-ya bugün öğrendim ki dünya üzerindeki herhangi bir şey sadece bir şey için yaratılmış. şimdi mesela, elinde pas sökücü var diyelim. bunu pas olan yere sürersen pas gidiyor; ama pas olmayan yere “buralara da sürelim ki ileride pas olmasın.” zihniyetiyle sürünce dakikasına pas oluyor. tuhaf, tuhaf ama; anladım.
-en iyi arkadaşının, en iyi arkadaşı olmadığını öğrenmenden daha moral bozucu bir şey olamaz sanırım bu dünyada. büyük ihtimal anlamadınız. anlatayım: ali, ahmet’i en iyi arkadaşı olarak görüyor. ahmet’in en iyi arkadaşı ise aybars; aybars’ın da en iyi arkadaşı ahmet. işte ali’nin durumu bunu öğrendiği zaman çok kötü.
-turuncu 5210’um seni hala seviyorum ama çok kullanışsız oldun be abi.
-bütün yazdıklarımı küçük harflerle yazıp dikkat çekme peşindeyim; bu zamana kadar anlamadınızsa daha da gelmeyin buralara, devamını da okumayın. hıh!
-şey mesela dolmuş bir küvet düşünün. böyle köpürmüş filan olsun. ne deniyordu ona “köpük banyosu” mu ne ama küvette yatarak. sonra orda yıkandığınızı düşünün. -ızı ekine dikkat yalnız yanınızda biri daha olacak. ehm ehm iyice “pretty woman”a bağladık. şeyyy, yok bence güzel ya… dolu küvet ne bileyim, çekiyor beni. her defasında doldurmak istiyorum ama hem uzun sürer diye; hem de annemin şarlamasından tırstığım için hep erteliyorum. ekimde kendi evimde inşallah bu hayalimi gerçekleştiricem. (“gerçekleştireceğim” bile yazmıyorum; o kadar, düşünün artık.) bir de sarı oyuncak civcivi olan varsa bir zahmet kargo. pls, öptüm, kib, bye, aeo.
-küvet dedim de şey vardı. pikaçum vardı benim amipken. yıkanırken o delikten düşmüştü. sanırım kinderden filan çıkmıştı. ufacıktı. üzülmüştüm. ama az.

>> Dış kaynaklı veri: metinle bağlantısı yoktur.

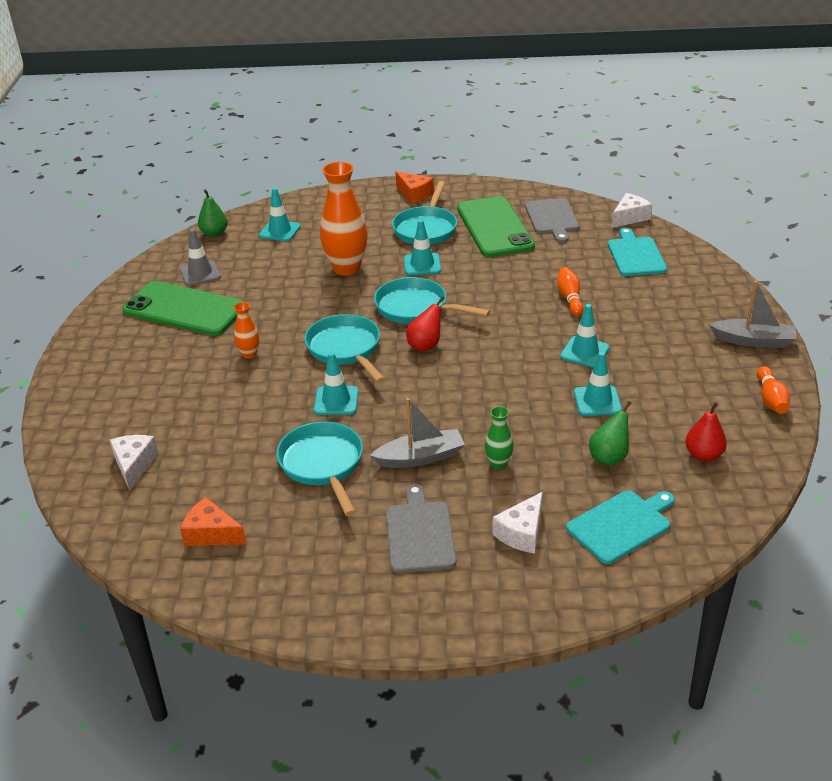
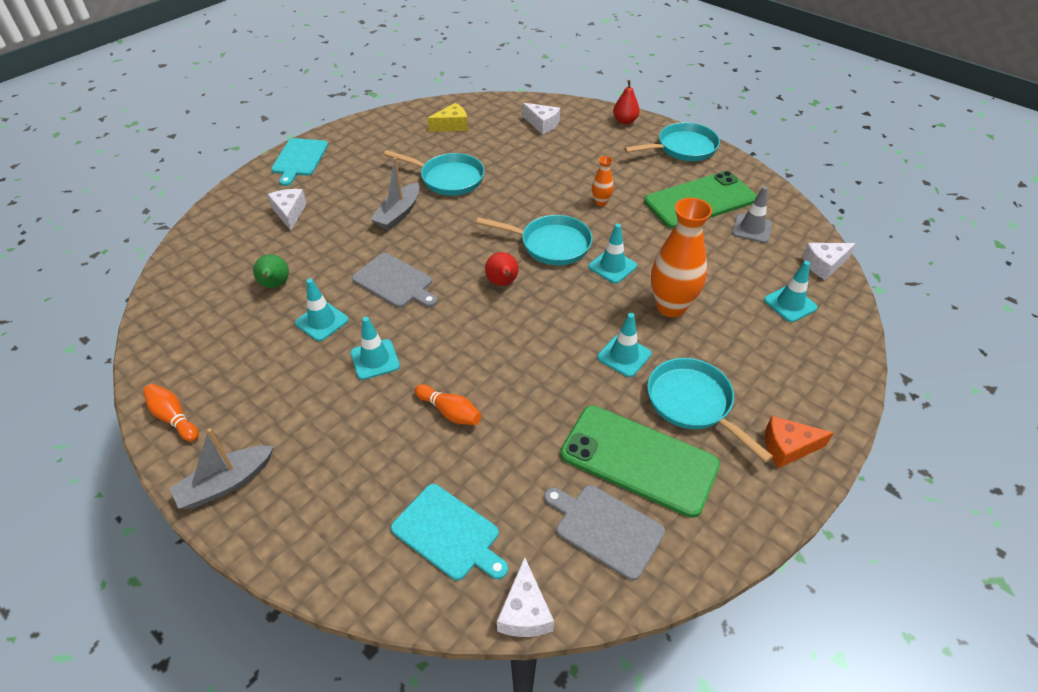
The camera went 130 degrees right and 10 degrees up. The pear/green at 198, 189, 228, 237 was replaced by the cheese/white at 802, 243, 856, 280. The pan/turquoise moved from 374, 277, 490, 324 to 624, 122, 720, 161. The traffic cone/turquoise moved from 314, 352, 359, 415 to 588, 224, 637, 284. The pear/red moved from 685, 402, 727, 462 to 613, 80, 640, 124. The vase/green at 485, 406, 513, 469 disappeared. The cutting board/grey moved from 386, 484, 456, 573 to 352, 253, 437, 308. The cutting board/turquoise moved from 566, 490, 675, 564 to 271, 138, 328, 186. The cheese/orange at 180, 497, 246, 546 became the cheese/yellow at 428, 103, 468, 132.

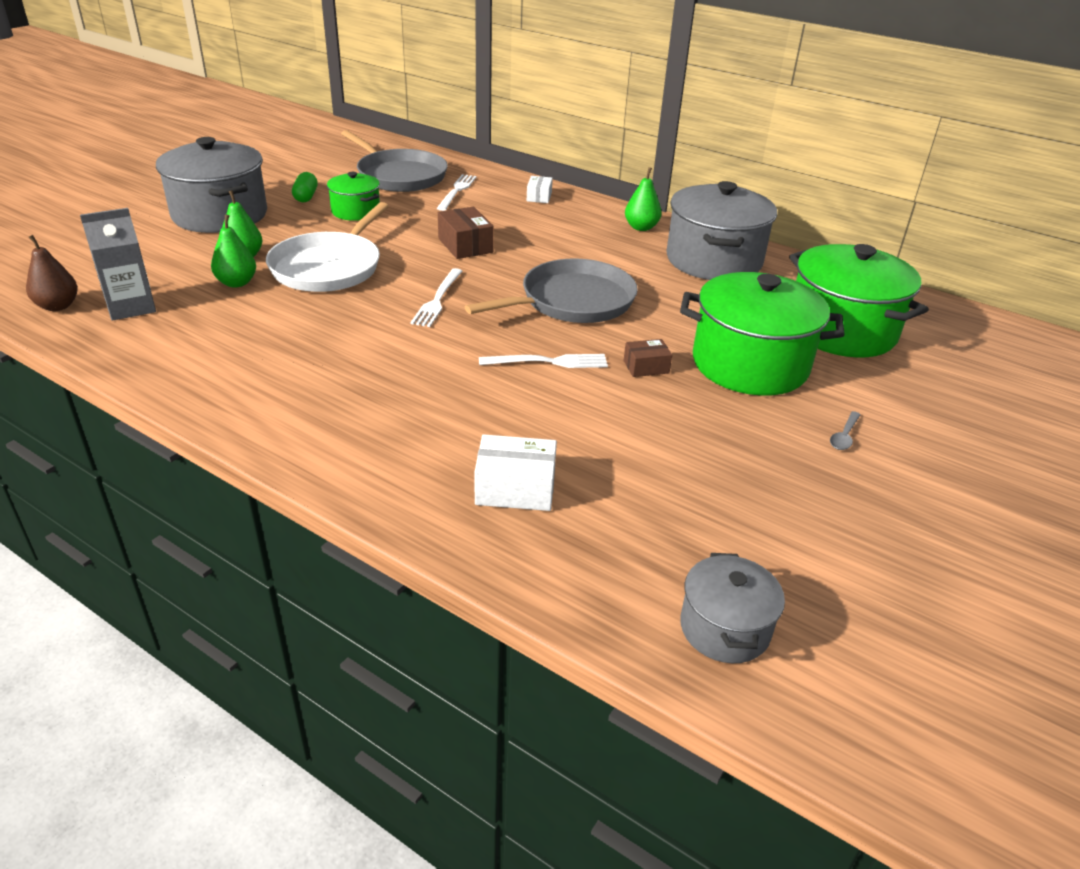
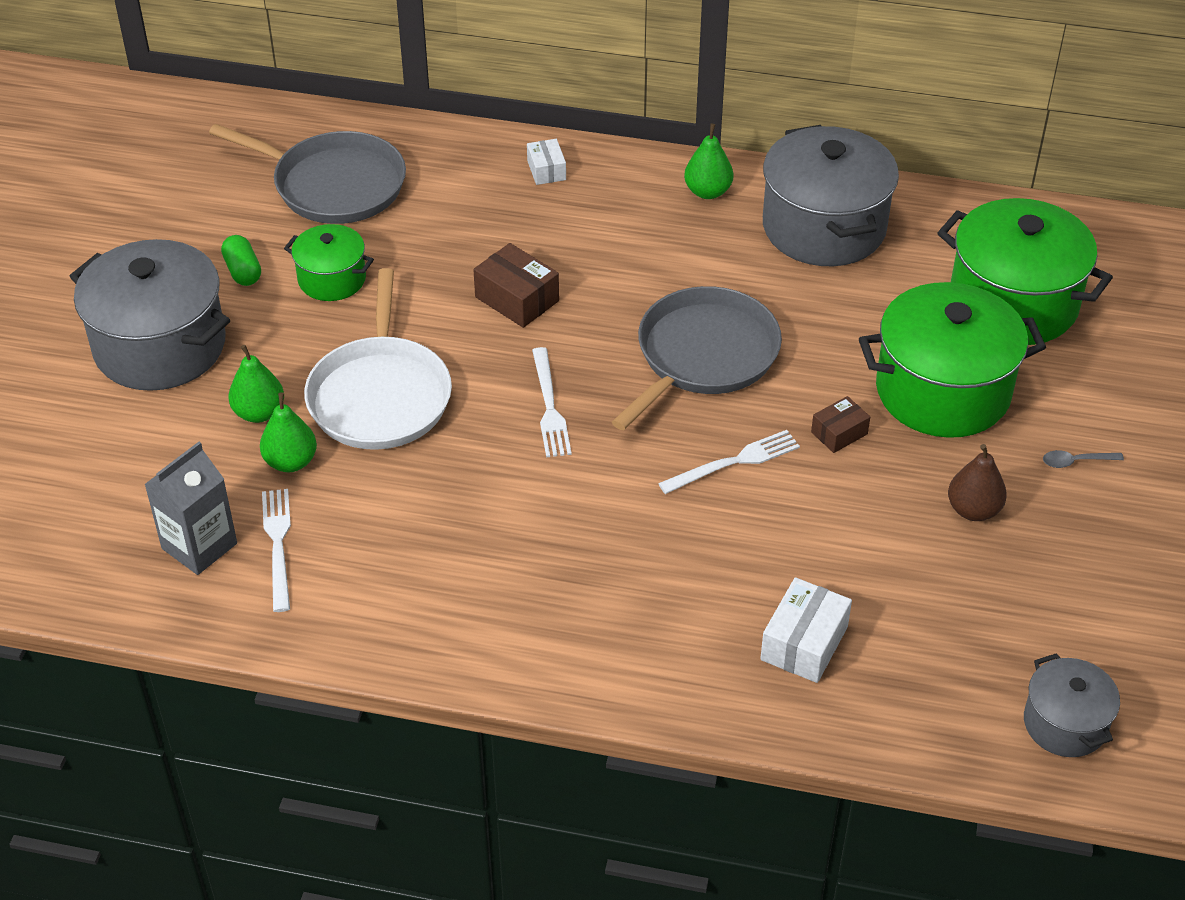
The camera went 20 degrees left and 10 degrees up. The fork/white moved from 437, 174, 477, 211 to 262, 489, 291, 612. The pear/brown moved from 26, 235, 78, 311 to 948, 444, 1007, 521. The spoon/grey at 830, 411, 861, 450 turned 75 degrees clockwise. The box/white at 475, 434, 557, 511 turned 45 degrees counterclockwise.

-ah be ya ne dedim az önce. kinder ya. hatta: kinder (L) (bilmeyenler için onu yapınca kalp işareti çıkıyor heh; dünyadan haberiniz yok bikerem.)

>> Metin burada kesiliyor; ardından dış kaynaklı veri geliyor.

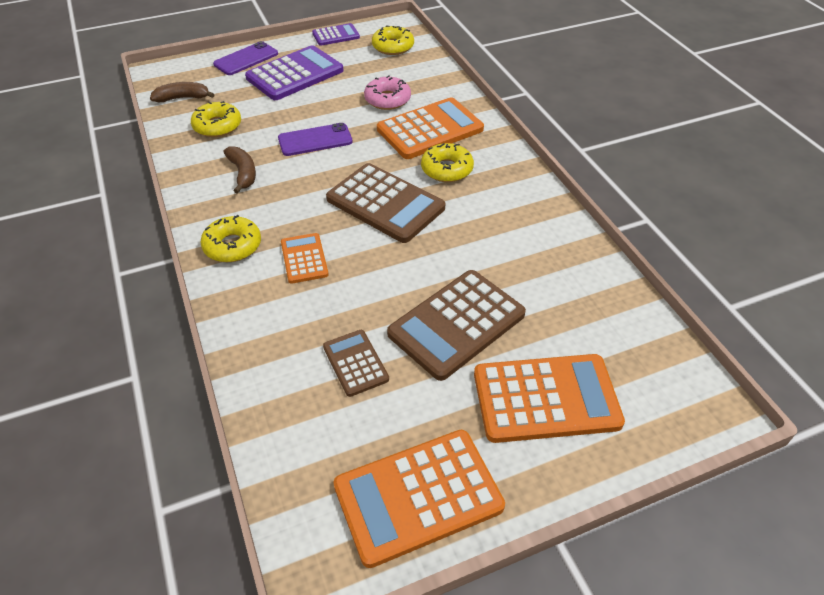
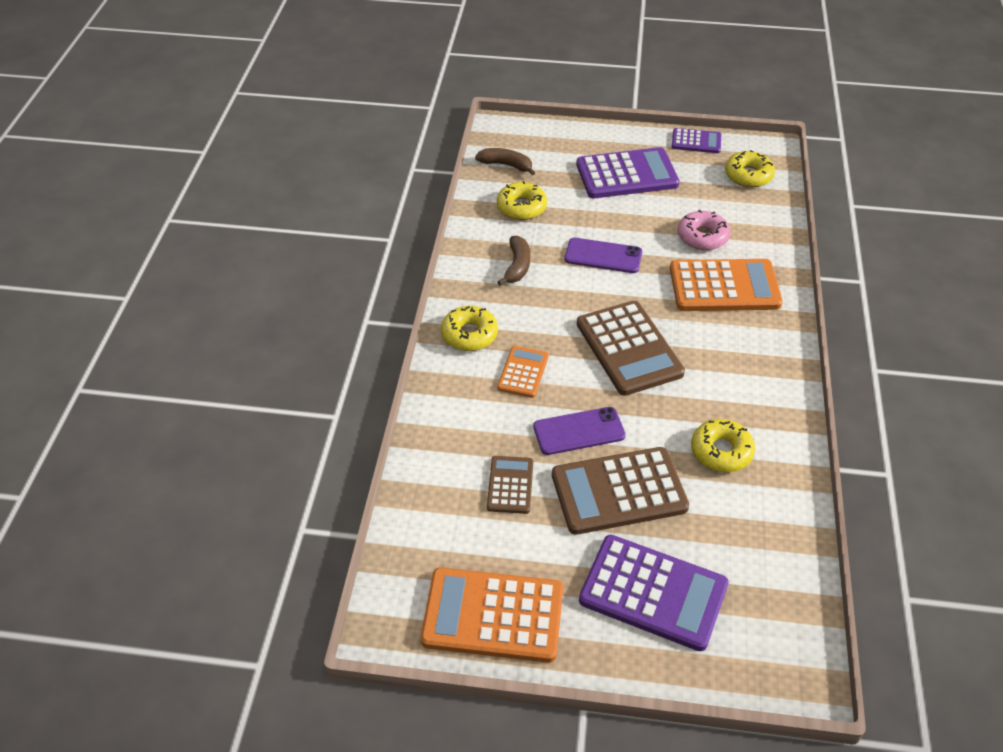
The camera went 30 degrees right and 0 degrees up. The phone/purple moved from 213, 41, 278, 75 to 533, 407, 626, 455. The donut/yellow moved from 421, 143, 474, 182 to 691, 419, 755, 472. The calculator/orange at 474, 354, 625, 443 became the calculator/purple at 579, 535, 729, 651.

-şey mesela. bir yemektesiniz davet filan etmişler sizi. bir sürü zırva. ve çorbayı höpürdeterek içenin sadece babanız olduğunu fark ettiğinizde yıkılıyorsunuz. bir ter basıyor ister istemez. ama sonra geçiyor.
-halamın kocası accayip zengin bir herif. fabrikaları var. her gün işe takım elbisesiyle filan gidiyor. hatta bir dolap dolusu kravatı ve takım elbisesi var sanırsam. (görmedim ama öyle hayal ediyorum.) ancak eve geldiğinde üzerine her gün ama her gün hardal sarısı tişortunu, altına da yıkanmaktan çekmiş ve rengi solmuş -normalde siyah olan ama şimdilerde koyu lacivertimsi gözüken- eşofmanını giyiyor ve bakıyor keyfine. gayet yolda görsen afedersin çöpçü bile demezsin o seviyeye düşüyor, o seviyedeki adam. her gelişinde mi aynı iki parçayı giyer? giyiyor işte. yapıyor bunu. şaşırıyorum. evde sanırım rahatlıyor bilemiyorum. evet bilemiyorum. o kadar şaşkınım ki bunu fark ettiğime hala kendime gelemedim. biri iki vur bana salih abi!!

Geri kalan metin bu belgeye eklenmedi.